Miglior liquore alle erbe d’Italia, numero uno tra gli amari italiani e a livello mondiale: ha vinto numerosi riconoscimenti l’Amaro Camatti, specialità ligure nominata come miglior amaro del mondo dal World Liqueur Awards, tra le competizioni più importanti del settore degli spirits a livello mondiale. “Questi riconoscimenti ci rendono orgogliosi” ha dichiarato Stefano Bergamino, proprietario della Distilleria Cinque Terre che detiene il marchio, “e segnano una nuova tappa per noi. L’affetto che da sempre ci riservano i liguri racconta molto del valore e della qualità del nostro prodotto, ma siamo felici che vengano premiati a livello internazionale”.
La ricetta è la stessa di sempre, segretissima, fatta con fiori, erbe, radici aromatiche. A metterla a punto fu il chimico livornese Umberto Briganti che, con il fratello Cesare, avviò la produzione a Recco, dando vita all’amaro che porta ancora oggi il cognome della moglie.
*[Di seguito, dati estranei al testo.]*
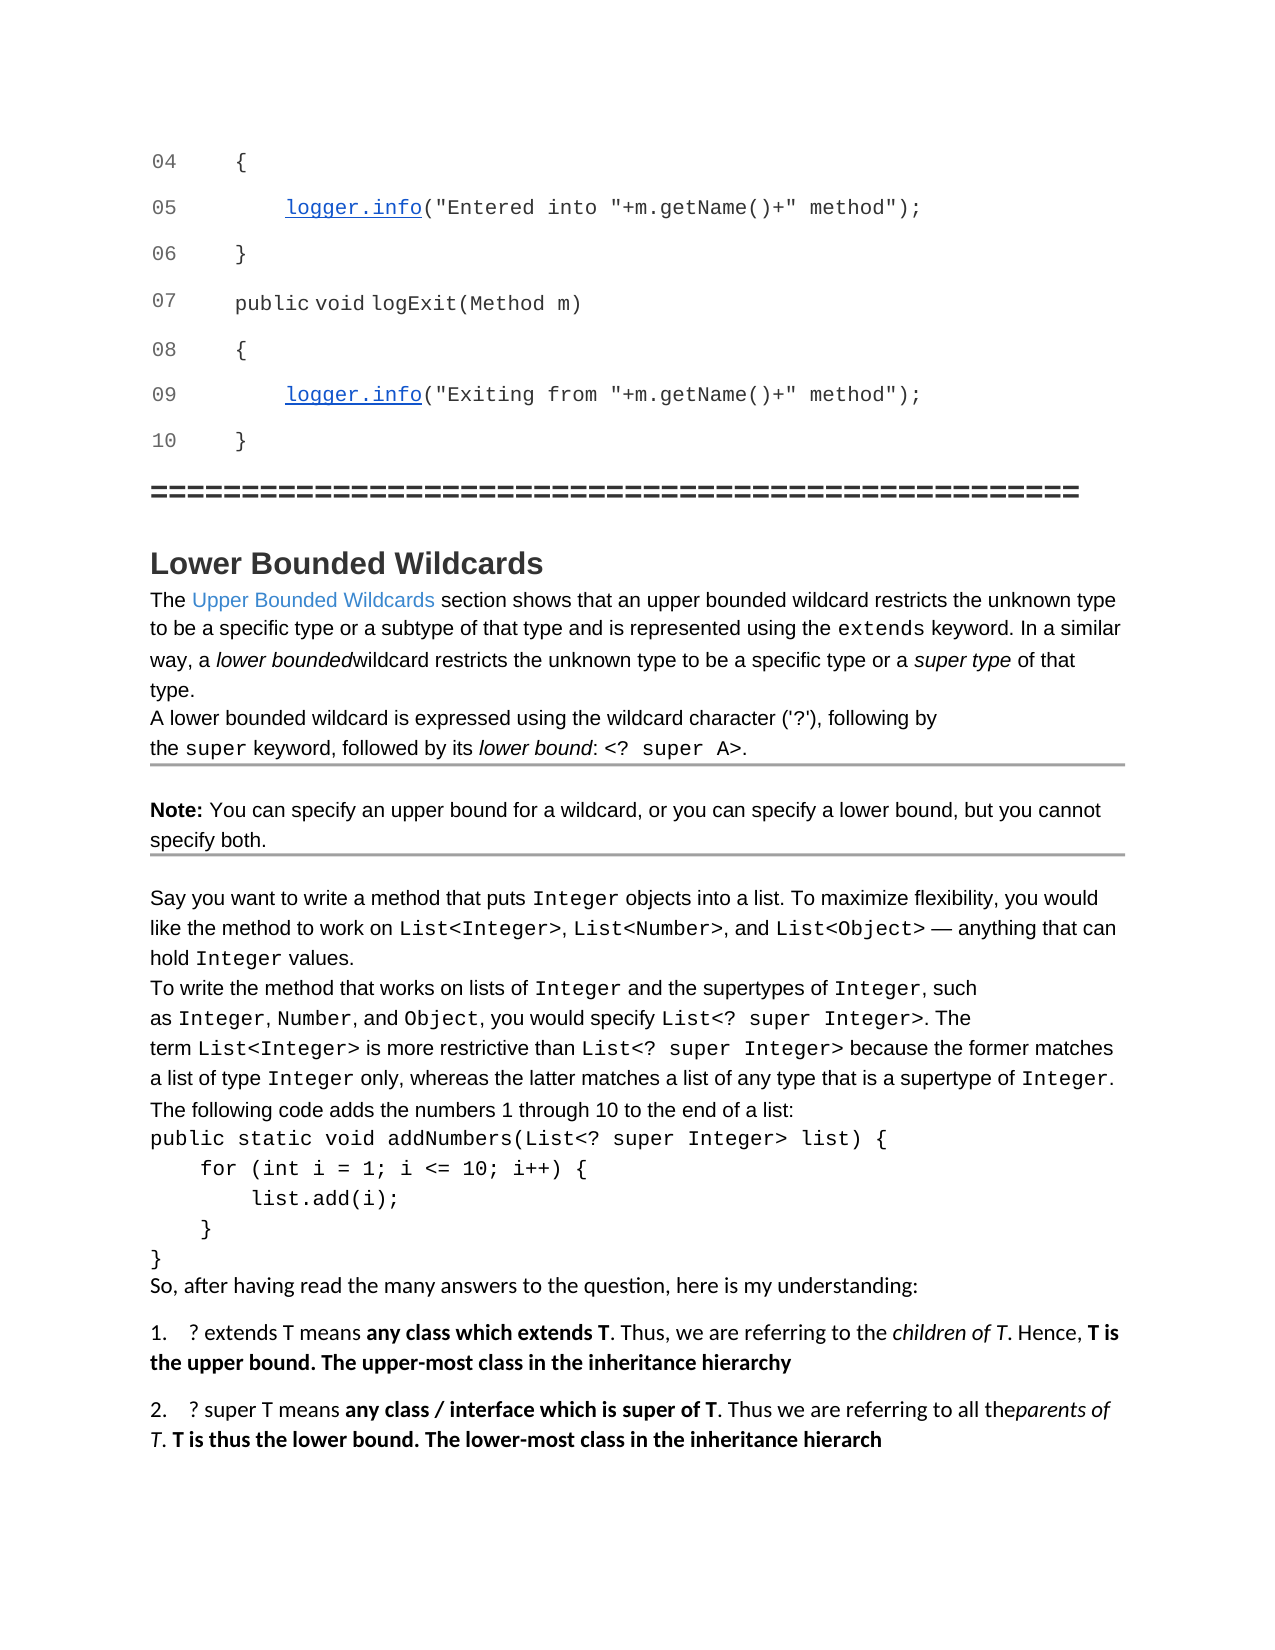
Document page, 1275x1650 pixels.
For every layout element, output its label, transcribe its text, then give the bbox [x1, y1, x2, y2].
Anche il procedimento è perlopiù quello del 1924: dopo l’infusione e la macerazione, il prodotto viene messo a decantare in botti o fusti di acciaio inox e poi filtrato. Un po’ di sciroppo di acqua e zucchero ed ecco l’amaro che tutti conosciamo, un’istituzione in Liguria, simbolo di Genova che negli anni ha puntato tutto sul legame con il territorio e l’animo marittimo della città. E che dall’inizio venne apprezzato da consumatori di ogni rango, nobili compresi: nel ’35 la ditta venne riconosciuta come “Fornitore della casa di Sua Altezza Reale il Principe di Piemonte”, con la concessione di tenere innalzato lo Stemma Principesco sull’insegna dello stabilimento.
Indissolubilmente legata alla sua terra, l’azienda venne messe a dura prova durante la Seconda Guerra Mondiale: gli Alpini della Monterosa requisirono il secondo piano, mentre quello inferiore fu appannaggio dei soldati della Wehrmacht di stanza a Recco. Venne sequestrato persino lo zucchero, ma la ditta riprese la produzione immediatamente dopo la guerra. Una produzione rimasta familiare per molti anni, dapprima con il fondatore e poi con il figlio Cesare, che a sua volta continuò insieme a suo figlio fino al 1989, quando il marchio passò in mano alla Sangallo, fondata da Giovanni Bergamino. Una storia lunga un secolo che continua ad appassionare i genovesi, affezionati all’iconica bottiglia – anche l’etichetta fu ideata e depositata da Briganti – onnipresenti nelle case di una volta e ancora oggi imprescindibile per le famiglie liguri.